XenoPort reported positive results from a phase I trial investigating XP13512, a transported prodrug of gabapentin. Results demonstrated that XP13512 was rapidly absorbed and was converted to gabapentin. Reported adverse effects were mild and consistent with those previously reported for the drug Neurontin. At the highest dose tested, mean gabapentin exposure after treatment was approximately 2.5 times higher than that of Neurontin. In addition, data showed that XP13512 provided substantially higher gabapentin exposure than equimolar Neurontin in all subjects. The randomized, placebo-controlled, double-blind study was designed to test the safety, tolerability and pharmacokinetics of XP13512 in healthy adults.
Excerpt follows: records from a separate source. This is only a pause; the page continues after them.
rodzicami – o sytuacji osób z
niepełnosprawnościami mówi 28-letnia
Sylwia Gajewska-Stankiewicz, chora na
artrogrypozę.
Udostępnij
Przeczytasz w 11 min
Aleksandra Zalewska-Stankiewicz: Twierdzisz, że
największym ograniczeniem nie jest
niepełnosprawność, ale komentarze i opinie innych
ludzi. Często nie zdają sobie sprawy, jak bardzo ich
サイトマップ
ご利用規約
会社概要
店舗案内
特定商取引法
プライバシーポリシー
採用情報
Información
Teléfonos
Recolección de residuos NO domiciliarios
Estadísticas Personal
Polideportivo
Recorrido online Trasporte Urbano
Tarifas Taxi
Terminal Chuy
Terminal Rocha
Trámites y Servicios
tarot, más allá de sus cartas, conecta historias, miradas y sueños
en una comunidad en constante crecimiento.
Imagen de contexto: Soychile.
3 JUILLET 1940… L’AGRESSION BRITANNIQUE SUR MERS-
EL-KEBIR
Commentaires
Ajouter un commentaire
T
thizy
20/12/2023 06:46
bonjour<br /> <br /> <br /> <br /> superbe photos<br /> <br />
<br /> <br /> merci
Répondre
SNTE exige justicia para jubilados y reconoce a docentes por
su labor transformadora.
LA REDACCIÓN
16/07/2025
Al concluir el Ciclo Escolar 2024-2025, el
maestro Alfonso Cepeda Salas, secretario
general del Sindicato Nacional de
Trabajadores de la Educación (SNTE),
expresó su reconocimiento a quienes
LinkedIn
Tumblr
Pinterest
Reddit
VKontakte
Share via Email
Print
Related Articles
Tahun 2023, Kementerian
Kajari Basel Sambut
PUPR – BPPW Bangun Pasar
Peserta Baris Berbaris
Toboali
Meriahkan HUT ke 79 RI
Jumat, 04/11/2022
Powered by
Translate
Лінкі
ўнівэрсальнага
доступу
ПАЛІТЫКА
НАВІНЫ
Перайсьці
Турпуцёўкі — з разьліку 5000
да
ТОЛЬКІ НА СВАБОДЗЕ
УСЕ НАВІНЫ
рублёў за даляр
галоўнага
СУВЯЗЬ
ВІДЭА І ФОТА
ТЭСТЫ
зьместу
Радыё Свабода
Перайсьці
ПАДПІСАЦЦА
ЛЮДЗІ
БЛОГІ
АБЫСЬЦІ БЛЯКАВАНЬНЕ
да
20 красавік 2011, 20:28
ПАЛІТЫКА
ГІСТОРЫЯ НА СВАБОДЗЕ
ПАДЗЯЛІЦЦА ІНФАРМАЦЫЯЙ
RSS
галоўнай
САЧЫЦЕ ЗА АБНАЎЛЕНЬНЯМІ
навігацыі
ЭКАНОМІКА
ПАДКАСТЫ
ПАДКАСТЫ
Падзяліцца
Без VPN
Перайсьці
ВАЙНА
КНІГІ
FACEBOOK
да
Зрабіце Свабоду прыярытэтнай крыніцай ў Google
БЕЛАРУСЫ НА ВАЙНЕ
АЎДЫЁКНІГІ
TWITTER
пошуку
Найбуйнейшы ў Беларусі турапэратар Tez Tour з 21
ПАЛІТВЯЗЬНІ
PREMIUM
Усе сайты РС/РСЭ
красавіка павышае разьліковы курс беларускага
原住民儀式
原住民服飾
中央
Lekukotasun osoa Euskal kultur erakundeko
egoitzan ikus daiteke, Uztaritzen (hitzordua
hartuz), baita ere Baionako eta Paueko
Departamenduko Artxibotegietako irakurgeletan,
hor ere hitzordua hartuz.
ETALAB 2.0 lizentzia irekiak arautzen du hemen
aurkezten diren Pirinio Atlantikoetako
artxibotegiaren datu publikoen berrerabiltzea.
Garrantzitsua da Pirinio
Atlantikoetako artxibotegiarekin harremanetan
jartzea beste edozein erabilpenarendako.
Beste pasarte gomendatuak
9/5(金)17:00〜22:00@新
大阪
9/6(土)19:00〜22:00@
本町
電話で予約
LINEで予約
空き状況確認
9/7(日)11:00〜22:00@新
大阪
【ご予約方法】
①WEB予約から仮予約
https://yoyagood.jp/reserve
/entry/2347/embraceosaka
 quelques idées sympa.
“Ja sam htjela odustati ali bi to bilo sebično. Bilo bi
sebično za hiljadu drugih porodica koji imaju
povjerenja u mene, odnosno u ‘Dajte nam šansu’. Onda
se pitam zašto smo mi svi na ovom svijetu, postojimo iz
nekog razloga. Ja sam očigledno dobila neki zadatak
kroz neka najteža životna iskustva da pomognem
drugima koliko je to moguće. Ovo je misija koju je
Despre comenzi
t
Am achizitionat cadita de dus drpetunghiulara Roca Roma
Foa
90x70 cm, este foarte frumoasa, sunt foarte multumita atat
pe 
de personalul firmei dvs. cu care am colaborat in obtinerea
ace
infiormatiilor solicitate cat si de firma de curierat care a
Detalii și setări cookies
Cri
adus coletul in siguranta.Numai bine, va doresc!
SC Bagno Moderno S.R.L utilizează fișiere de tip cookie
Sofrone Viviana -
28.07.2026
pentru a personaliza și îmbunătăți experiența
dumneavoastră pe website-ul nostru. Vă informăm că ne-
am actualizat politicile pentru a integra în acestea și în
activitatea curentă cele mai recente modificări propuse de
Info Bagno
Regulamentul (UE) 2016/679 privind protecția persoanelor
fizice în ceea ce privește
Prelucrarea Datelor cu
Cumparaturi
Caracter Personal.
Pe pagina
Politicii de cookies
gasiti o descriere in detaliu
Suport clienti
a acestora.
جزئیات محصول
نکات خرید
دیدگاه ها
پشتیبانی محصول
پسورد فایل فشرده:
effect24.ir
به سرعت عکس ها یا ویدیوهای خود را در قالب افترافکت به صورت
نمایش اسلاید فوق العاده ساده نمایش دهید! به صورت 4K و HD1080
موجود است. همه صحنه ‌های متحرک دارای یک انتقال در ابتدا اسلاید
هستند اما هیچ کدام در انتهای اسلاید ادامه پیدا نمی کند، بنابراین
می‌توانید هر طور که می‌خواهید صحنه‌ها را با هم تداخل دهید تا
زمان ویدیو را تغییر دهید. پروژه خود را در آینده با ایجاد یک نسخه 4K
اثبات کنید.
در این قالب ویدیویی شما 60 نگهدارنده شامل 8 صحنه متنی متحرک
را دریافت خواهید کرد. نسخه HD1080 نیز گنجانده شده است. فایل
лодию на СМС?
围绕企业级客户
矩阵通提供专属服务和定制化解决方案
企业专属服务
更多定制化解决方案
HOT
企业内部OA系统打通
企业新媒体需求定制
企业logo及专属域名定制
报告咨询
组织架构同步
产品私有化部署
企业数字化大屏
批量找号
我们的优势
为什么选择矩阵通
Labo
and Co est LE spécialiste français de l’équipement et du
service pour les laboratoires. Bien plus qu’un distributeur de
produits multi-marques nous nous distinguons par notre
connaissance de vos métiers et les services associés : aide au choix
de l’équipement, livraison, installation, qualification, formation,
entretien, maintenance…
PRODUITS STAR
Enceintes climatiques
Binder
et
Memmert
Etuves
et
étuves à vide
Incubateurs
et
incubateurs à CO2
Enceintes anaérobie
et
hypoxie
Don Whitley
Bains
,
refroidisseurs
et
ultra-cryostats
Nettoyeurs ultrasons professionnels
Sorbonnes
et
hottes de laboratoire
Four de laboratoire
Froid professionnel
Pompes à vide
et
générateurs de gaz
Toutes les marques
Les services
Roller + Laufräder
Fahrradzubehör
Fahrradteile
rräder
Subjects were given five ascending single doses of an immediate-release formulation.

March 24, 2003

Endo Pharmaceuticals reported positive results from a series of phase IV trials investigating Lidoderm (lidocaine patch 5%) for the treatment of pain. The first study a randomized, open-label, multicenter, two-week pilot study designed to assess the impact of Lidoderm in subjects with postherpetic neuralgia (PHN), diabetic neuropathy (DN), or low back pain. Results showed that addition of Lidoderm reduced most pain interference in the PHN group and all interference in the DN and back pain groups. In the second study, an open-label, two-week pilot study of low back pain, subjects were treated with the patch for two weeks. Results showed that Lidoderm produced significant improvements in pain intensity in all groups and the treatment was well tolerated. Positive results were also reported in trials for the treatment of osteoarthritis knee pain and diabetic neuropathy.